[Data items]
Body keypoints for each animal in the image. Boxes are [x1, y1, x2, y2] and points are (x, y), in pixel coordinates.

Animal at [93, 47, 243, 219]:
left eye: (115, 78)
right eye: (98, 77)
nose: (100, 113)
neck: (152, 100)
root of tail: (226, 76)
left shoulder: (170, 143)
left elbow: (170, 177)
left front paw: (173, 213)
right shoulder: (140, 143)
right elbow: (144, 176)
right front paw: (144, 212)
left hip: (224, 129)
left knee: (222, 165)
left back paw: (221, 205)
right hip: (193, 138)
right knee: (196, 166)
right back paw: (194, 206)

# REQUIRED WORK
Nothing may change. Retype all of the entries.

# REPLY
Body keypoints for each animal in the image. Boxes are [x1, y1, x2, y2] and points are (x, y), in pixel coordinates.

Animal at [93, 47, 243, 219]:
left eye: (115, 78)
right eye: (98, 77)
nose: (100, 113)
neck: (152, 100)
root of tail: (226, 76)
left shoulder: (170, 143)
left elbow: (170, 177)
left front paw: (173, 213)
right shoulder: (140, 143)
right elbow: (144, 176)
right front paw: (144, 212)
left hip: (224, 129)
left knee: (222, 165)
left back paw: (221, 205)
right hip: (193, 138)
right knee: (196, 166)
right back paw: (194, 206)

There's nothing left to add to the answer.